Competitions winners were:
First Prize: Pinar Yoldas, Speculative Biologies
Second Prize: Nikita Yogeshwarun, Flaw
Third Prize: Rebecca Kuzemchak, Any Given Day
Honorable Mention: Yumian Deng, Musician Underground
Honorable Mention: Hannah Metaferia, Accademia
During the Opening Gala on April 13th, attendees voted for Gallery Choice prize, producing the the first-ever tie. This year’s Gallery Choice Prize co-winners are:
Carrie Arndt, Gollum
Colin Heasley, Gilt
View the Team Kenan’s curation companion guide to the exhibition here:
The full gallery is online below.
Joshua Izzard, untitled
When considering how much truth art can handle, I thought of this photograph of mine because it tests a viewer’s interactive abilities with a photo, and it illustrates the differing impacts less or more truth can have on the viewer. At first glance, it seems surrealist, a looming, unidentifiable red shape set against a purple-hued night sky. First impressions are usually that of an extraterrestrial motif present in the photo with the violently colored, relatively focused sky in sharp contrast with the throbbing red tower that seems to sway in time with the waving grass it rests upon. Is this alien connotation a “true” interpretation? Of course not, but the photograph profits from the ambiguity of the subject matter.
Take the curious, querying feeling you may be feeling right now at your first encounter with this photograph and remember it. Magicians never reveal their secrets, because most of the appeal of “magic” comes from not understanding how a slight-of-hand could be manipulated to produce such an improbable effect. Similarly, when the magic behind this photo is revealed, the impact of the image is greatly diminished. The mysterious red tower? It is a feed dispenser on my friend’s ranch, sitting in a nondescript field in rural West Texas. The strange blur juxtaposed against a sharp sky? This picture was taken at nighttime without a tripod during a lightning storm, so that the flash of lightning behind the clouds acted as a flash from a camera and stabilized my shaky camera. The newfound knowledge that this picture was made possible by an instant of lightning may give the viewer a different appreciation for the photo, but I believe that overall the picture is less impressive for having slipped back into the realm of natural phenomena that we can apprehend and feel comfortable with.
As a final response to the question, “How much truth can art bear?” I would like to note the illuminating yet disappointing nature of a truthful description of this photo.
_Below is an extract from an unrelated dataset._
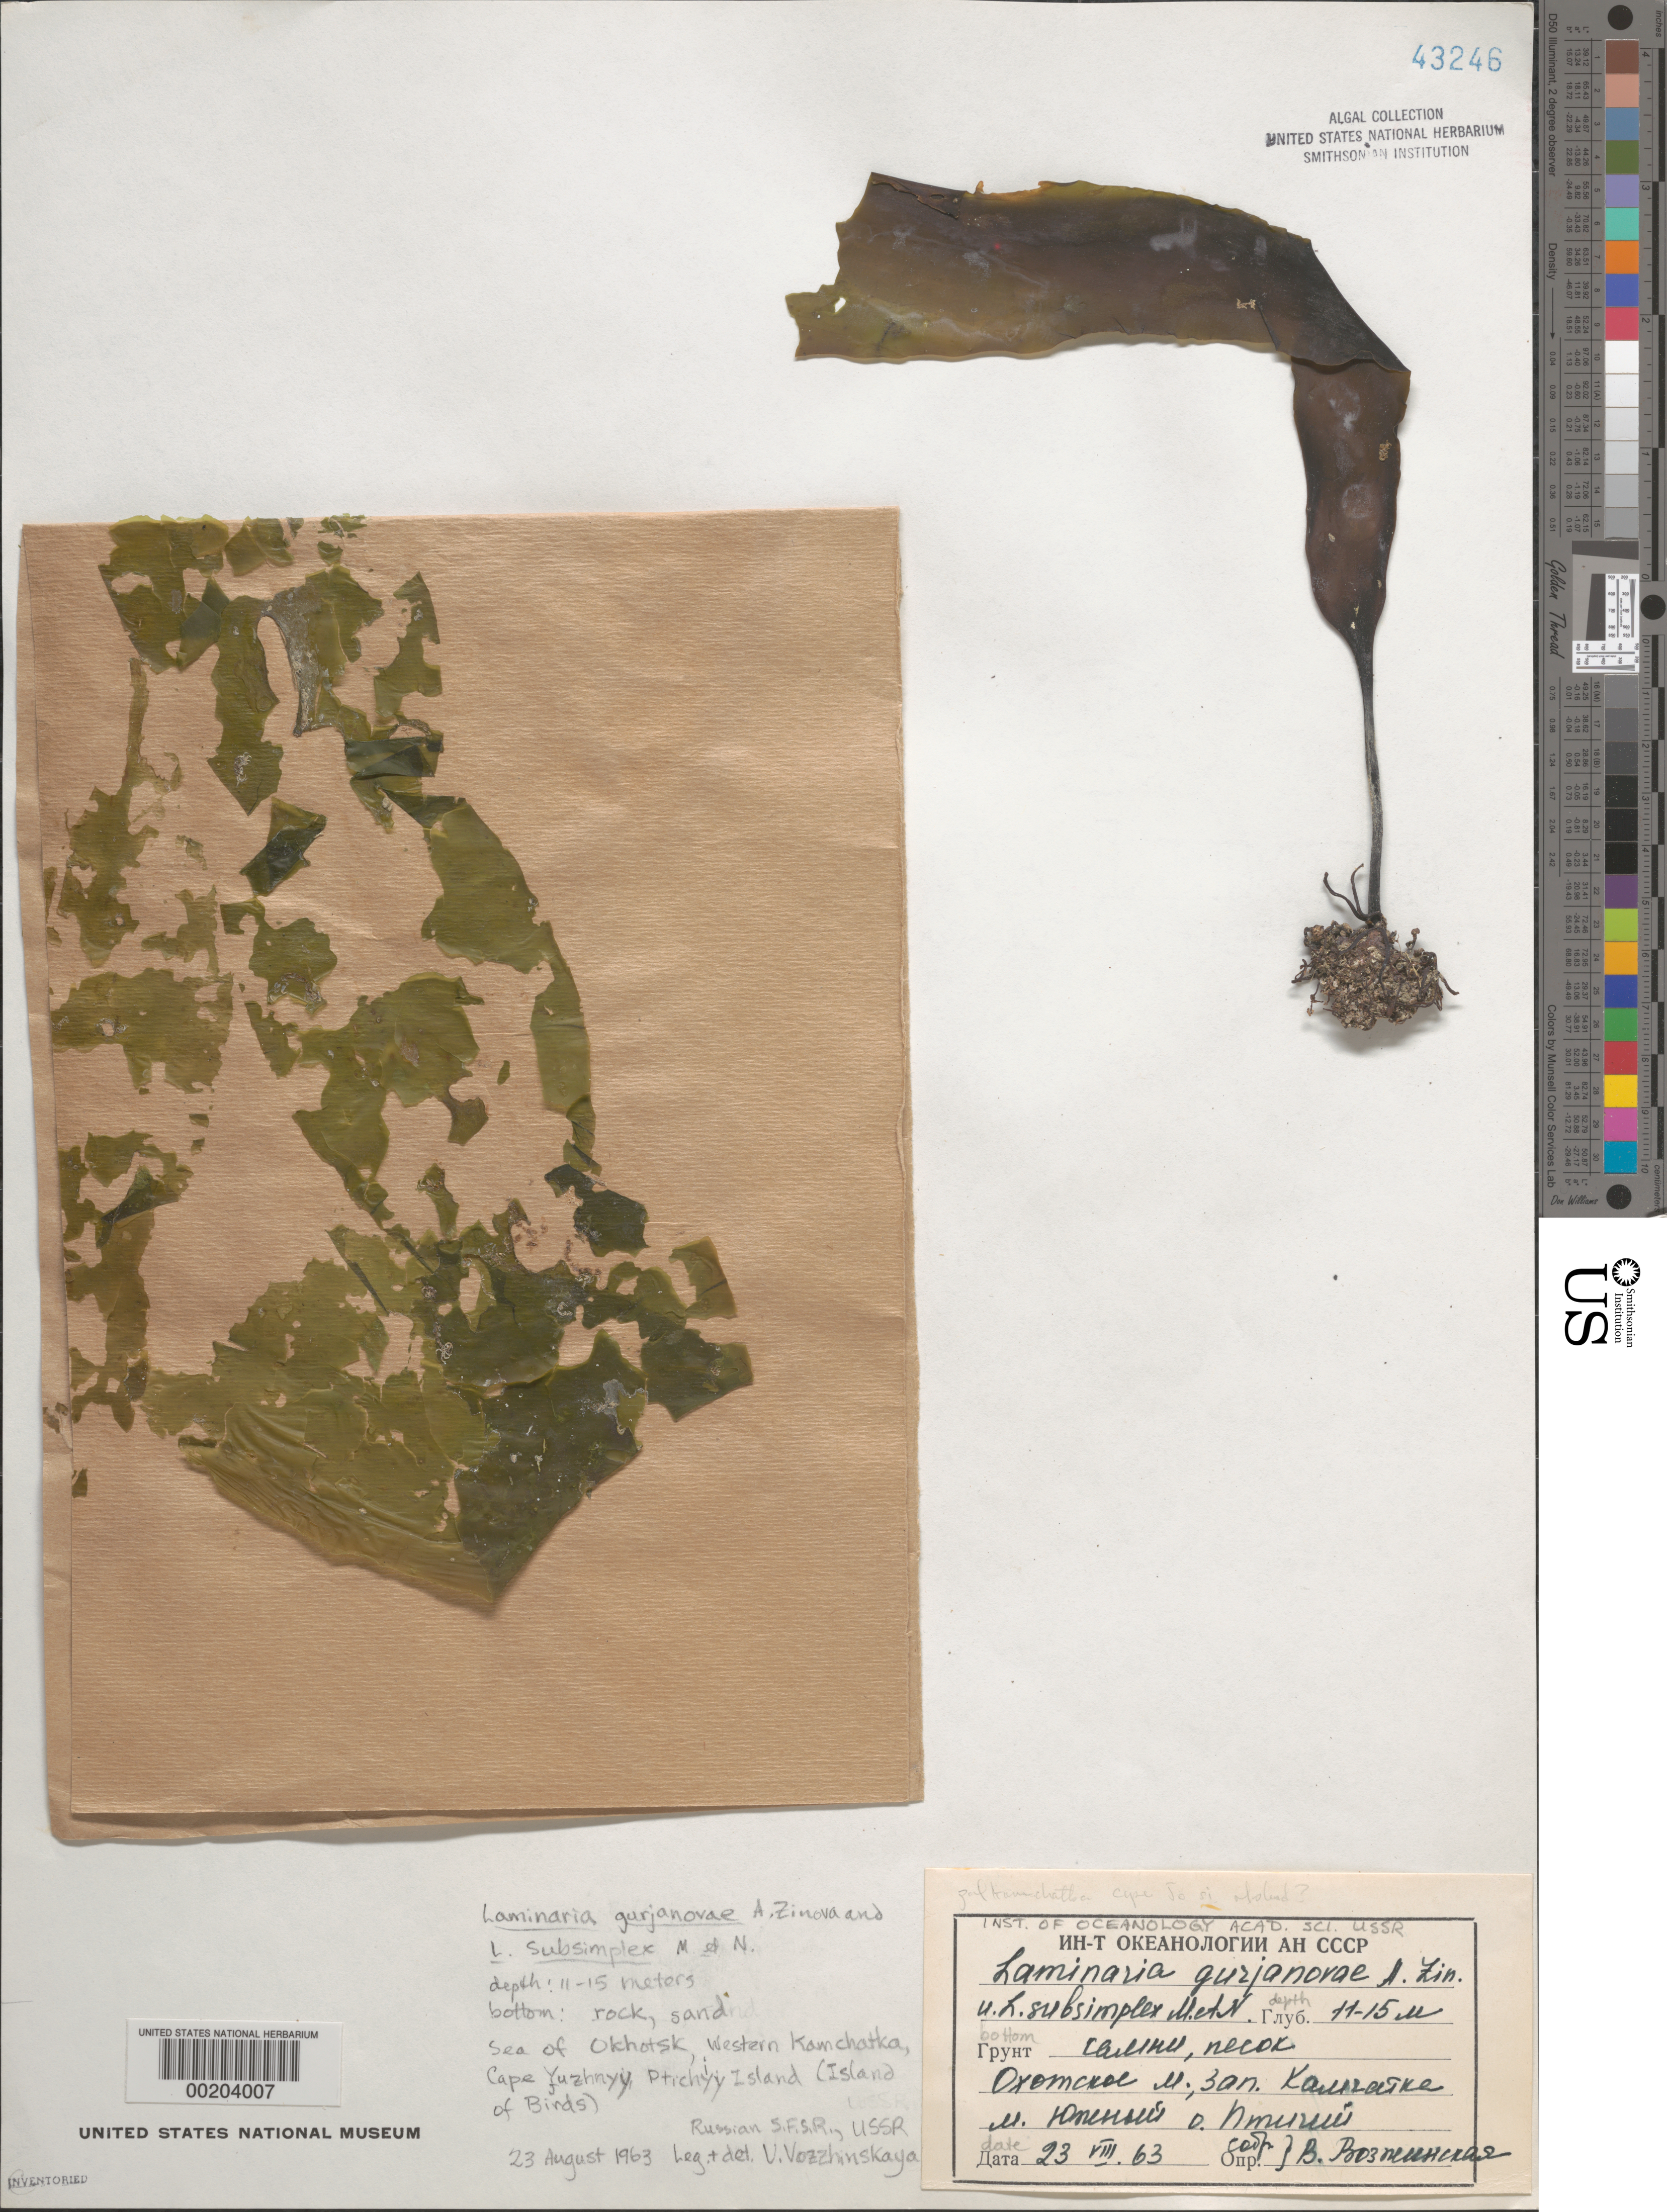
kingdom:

Dealing strictly with truth and the objective diminishes art because it removes a dimension from the experience: that of what each individual viewer brings to the table in terms of past experiences and impressions. A photographer would see this picture much differently than a rancher, but both people have experience with matters that this image deals with. Setting out a hard and fast reality for art to conform to limits its power of expression, and as such it should be done with caution.